WHAT THE TASK ASKS: Verbatim copy, pictures excluded: every line from the one with "Figure 1. Algorithm of MEMS – INS navigation." through the final line of the data below, and no other line.

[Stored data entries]
----------------
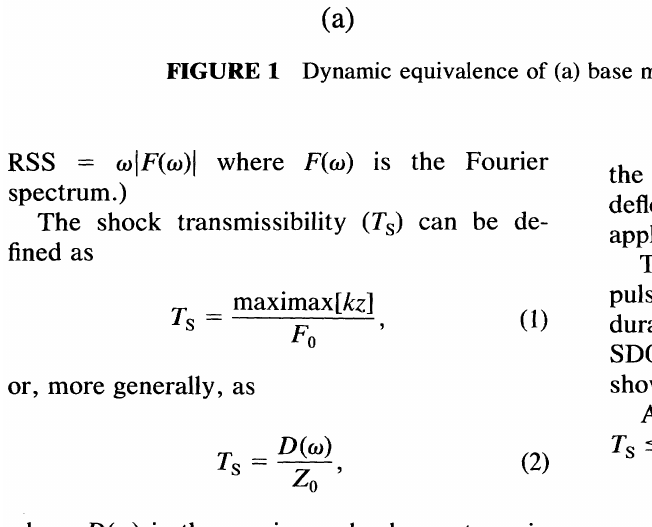
FIGURE 1 Dynamic equivalence of (a) base motion shock and (b) force shock.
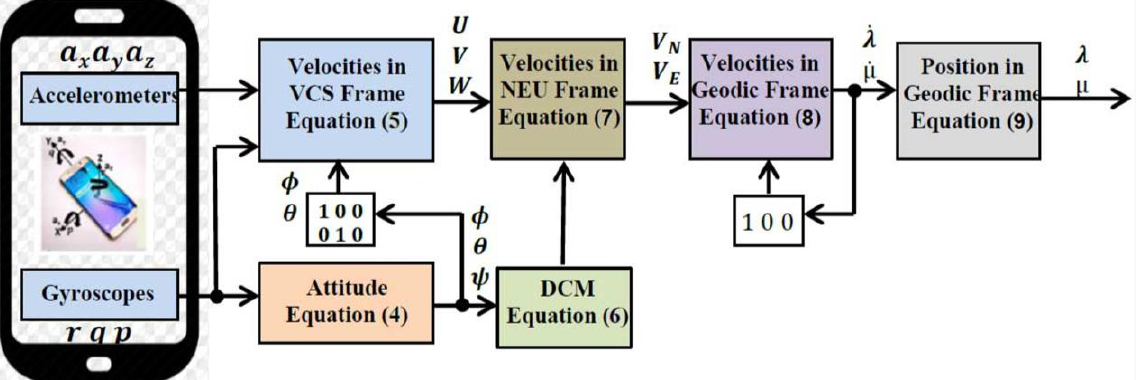
Figure 1. Algorithm of MEMS – INS navigation.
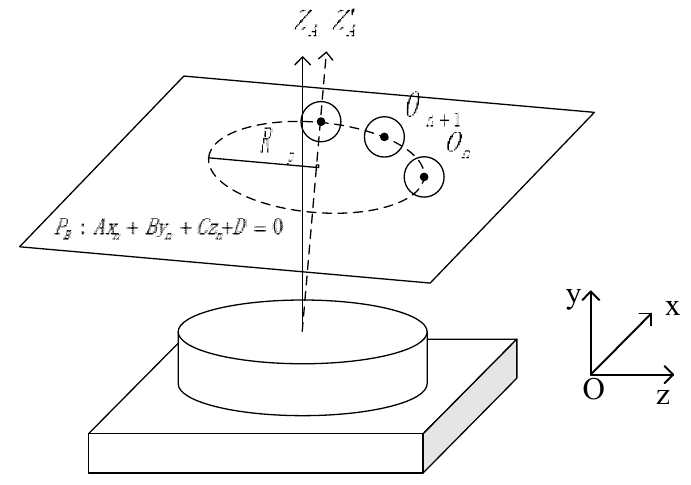
Figure 9. Rotation axis center calibration method.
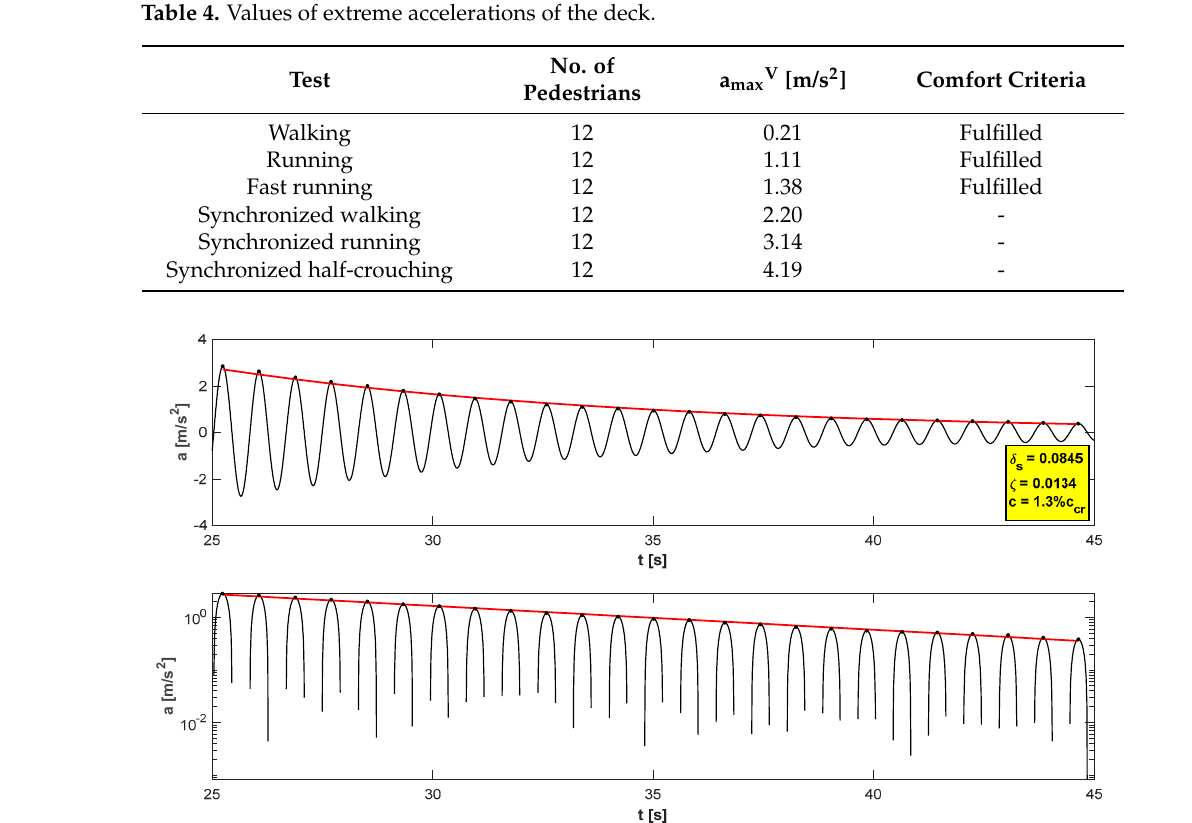
Figure 19. Determination of the damping coefficient.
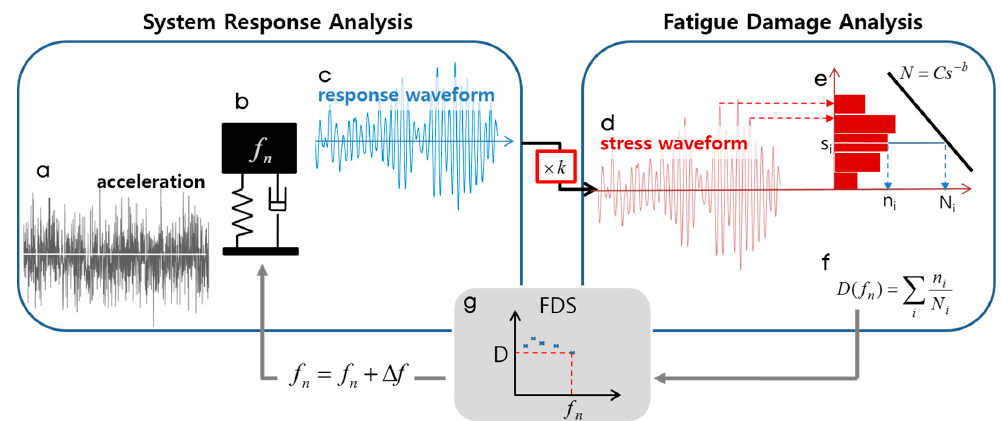
Figure 1. Flowchart of fatigue damage spectrum (FDS) calculations, ( a ) input acceleration, ( b ) Single Degree of Freedom (SDOF) system which is the virtual specimen, ( c ) velocity response, ( d ) stress waveform which is obtained by multiplying k to the velocity response, ( e ) stress counting and idealized stress–number (S-N) curve, ( f ) accumulation of damage index, ( g ) FDS.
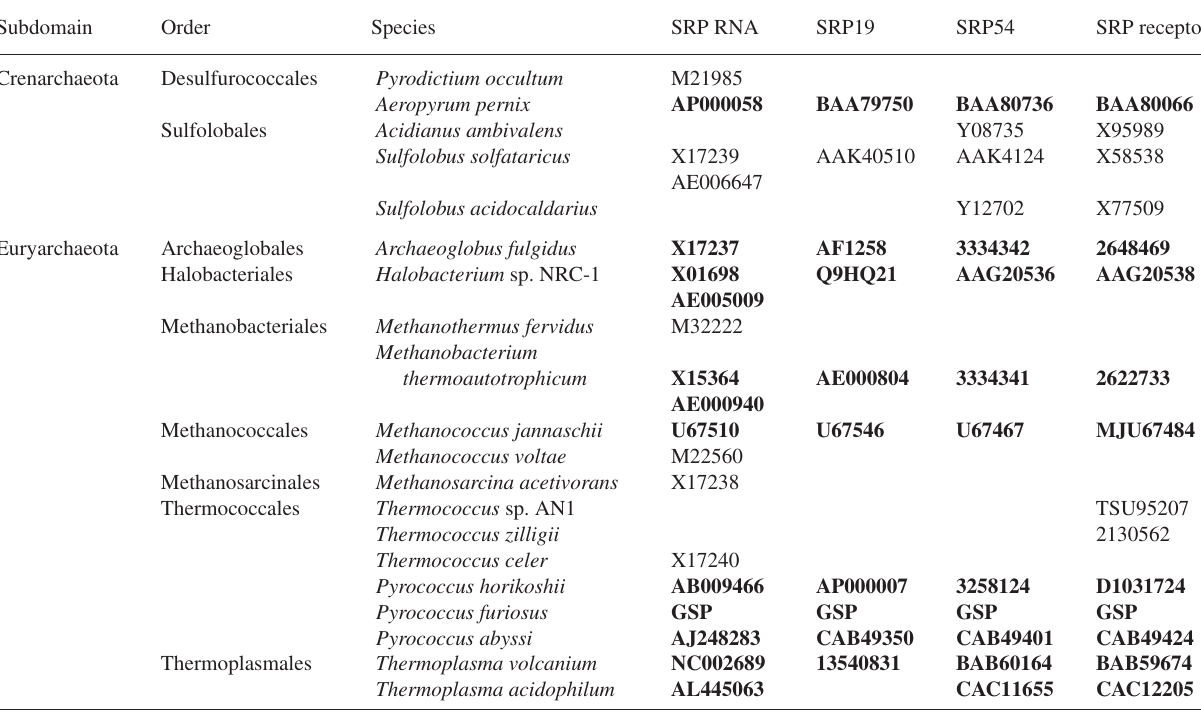
Table 2. Identified components of the signal recognition particle (SRP) pathway in Archaea, arranged according to NCBI taxonomy. Bolded ac- cession numbers represent sequences obtained from completed genomes, indicatingthat the failure to detect a given sequence in a particularstrain may be meaningful. GSP refers to a genome sequencing project with sequences that have not yet been submitted to GenBank. The Pyrococcus furiosus sequences were provided at http://www.genome.utah.edu/Pfu102000.gb. The listed sequences are accessible from the SRPDB at http://psyche.uthct.edu/dbs/SRPDB/SRPDB.html and its European mirror site at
----------------
OUTPUT FOR THIS TASK:
Figure 1. Algorithm of MEMS – INS navigation.
Figure 9. Rotation axis center calibration method.
Figure 19. Determination of the damping coefficient.
Figure 1. Flowchart of fatigue damage spectrum (FDS) calculations, ( a ) input acceleration, ( b ) Single Degree of Freedom (SDOF) system which is the virtual specimen, ( c ) velocity response, ( d ) stress waveform which is obtained by multiplying k to the velocity response, ( e ) stress counting and idealized stress–number (S-N) curve, ( f ) accumulation of damage index, ( g ) FDS.
Table 2. Identified components of the signal recognition particle (SRP) pathway in Archaea, arranged according to NCBI taxonomy. Bolded ac- cession numbers represent sequences obtained from completed genomes, indicatingthat the failure to detect a given sequence in a particularstrain may be meaningful. GSP refers to a genome sequencing project with sequences that have not yet been submitted to GenBank. The Pyrococcus furiosus sequences were provided at http://www.genome.utah.edu/Pfu102000.gb. The listed sequences are accessible from the SRPDB at http://psyche.uthct.edu/dbs/SRPDB/SRPDB.html and its European mirror site at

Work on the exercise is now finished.